Number of days in Amsterdam – 366
Number of days without a bike theft – 362
Days since it last rained –
Apparently there are a few people out there who do care what I have to say, so the beatings will continue until morale improves.
I mean that I’ll post for a while longer.
I’ve never been one who was great at sports, in school I was terrible at baseball and never big enough for other sports – not that any held my interest. I had a skateboard, but it was always a means of transit from point A to point B and little more, keeping me from excelling at the “outsider sports” as well.
In my adult life, I got into racing mountain bikes and did a few races each year, which was pretty sweet, and even captained up Team Angry Monkey but I was also not good, mind you. It was one of those things that gained respect from friends who didn’t race bikes, but among the biking community at the events we went to, we were one of those teams that showed up for the party. To paraphrase Captain Jack Sparrow, Team Angry Monkey was “the worst bike team you’ve ever heard of – but you have heard of us.”
Part of it stems from a birth defect I have – and here comes one of those rare personal confessions – I was born with a severely underdeveloped competitive bone, and it’s something I’ve dealt with my entire life. My attitude toward competitive sport came from more of a recreational direction.
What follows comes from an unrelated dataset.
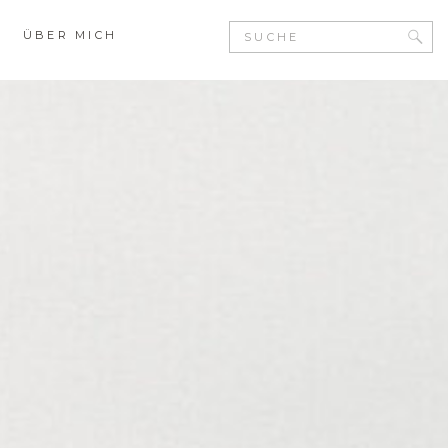
Search
ÜBER MICH
for:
We would go up North to race in the snow for Iceman, but my attitude was more focused on having a good time than on getting a good time. How much fun is the after party if you’re too broken to enjoy it, and I have always felt that personal achievement was more important to me than recognition.
It was a team attitude that caused a few people to go elsewhere, but always amicably. They went on to bigger and better teams (one racer even went on to become nationally ranked), but it was just because we had different goals – they wanted to win, and we wanted to know who had a keg in their race tent.
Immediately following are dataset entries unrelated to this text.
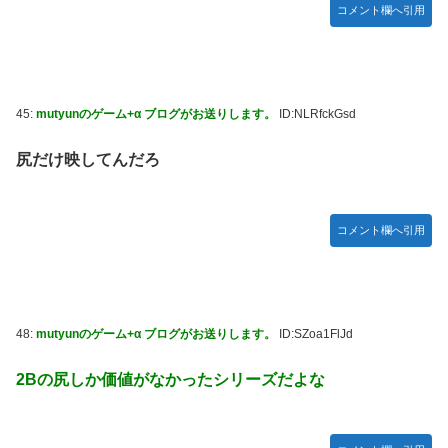
コメント欄へ引用
45:
mutyunのゲーム+α ブログがお送りします。
ID:NLRfckGsd
尻だけ映してんだろ
コメント欄へ引用
48:
mutyunのゲーム+α ブログがお送りします。
ID:SZoa1FlJd
2Bの尻しか価値がなかったシリーズだよな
So, now that you understand where I come from in regard to sports, I will explain how I came to understand what it’s like to be really good at something, or decent anyway. If you want to feel like you excel in the world of athletics in the Netherlands as an American, just go bowling with a bunch of non-US citizens.
Friday night we headed up for a night of bowling with the gang. It was a veritable UN in the alley, with a group that was English, Greek, Australian, Dutch, Canadian and so forth, and we met in the bowling alley bar beforehand to watch the Poland Greece football game.
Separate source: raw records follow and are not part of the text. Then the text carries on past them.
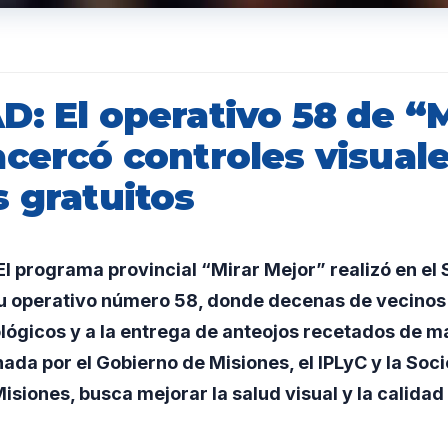
: El operativo 58 de “M
cercó controles visuale
 gratuitos
 programa provincial “Mirar Mejor” realizó en el 
su operativo número 58, donde decenas de vecinos
lógicos y a la entrega de anteojos recetados de ma
inada por el Gobierno de Misiones, el IPLyC y la Soc
isiones, busca mejorar la salud visual y la calidad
Now, let me tell you the difference between bowling alleys in the Netherlands and bowling alleys in the States, based on my comprehensive experience of having gone to exactly ONE Dutch bowling alley. Bowling alleys in the Netherlands are nice, somewhat sterile, and they have windows! They are well-lit and quite comfortable. Almost every bowling alley in the states was either built or remodeled in the ’70s, where the decor remains the same, with hard plastic chairs in day-glo colors, carpeting that’s barely clean enough to walk on, and a general feeling of seediness.
That’s not to say that they’re bad, it’s just that American bowling alleys have spent decades cultivating this feeling, and if you’re going bowling in the states, this is the experience you want and expect. You expect dinginess, cheap entertainment and cheaper beer. Burgers or nachos are a bonus.
In the bowling alley bar in advance of our game, I asked what everyone’s average was. My average is an incredibly less than incredible average of 100 pins. But the fact that I had an average elevated me to the status of pro bowler as far as everyone else was concerned, as was the fact that I had a bowling shirt. Add in that I had taken a bowling class for a phys ed credit in college (due to my lack of competitive spirit in other sports) and I was an unstoppable force.
And for an evening, I was an athlete. I bowled right around my average, taking down just over 300 pins in three games, and I was a respectable force to be reckoned with. I was mighty.
It felt pretty good.
At the end of the evening, we chatted in the alley until way too late while Kitten slept in the stroller, making our way back to Centraal Station just in time to watch the last tram roll away. So we walked home.
For the record, I am learning to despise tourists. Especially late night tourists.
As we meandered through the city, dodging drunken tourists, we passed one pub where a nice American gentleman showing off his American superiority to his friends expressed a bit too loudly that he couldn’t believe people in this country would have a baby out so late (it was 12-ish), to which Nicole replied something like “we missed the tram,” although she may not have said it so politely, and may have mentioned something about his American smugness as well. Or maybe not. Maybe no words were shared. Who knows?
But the fact is, he wouldn’t have said anything had he realized we shared the same citizenship, which makes it worse.
He also wouldn’t have said anything had he realized he was speaking to a European sports hero, either.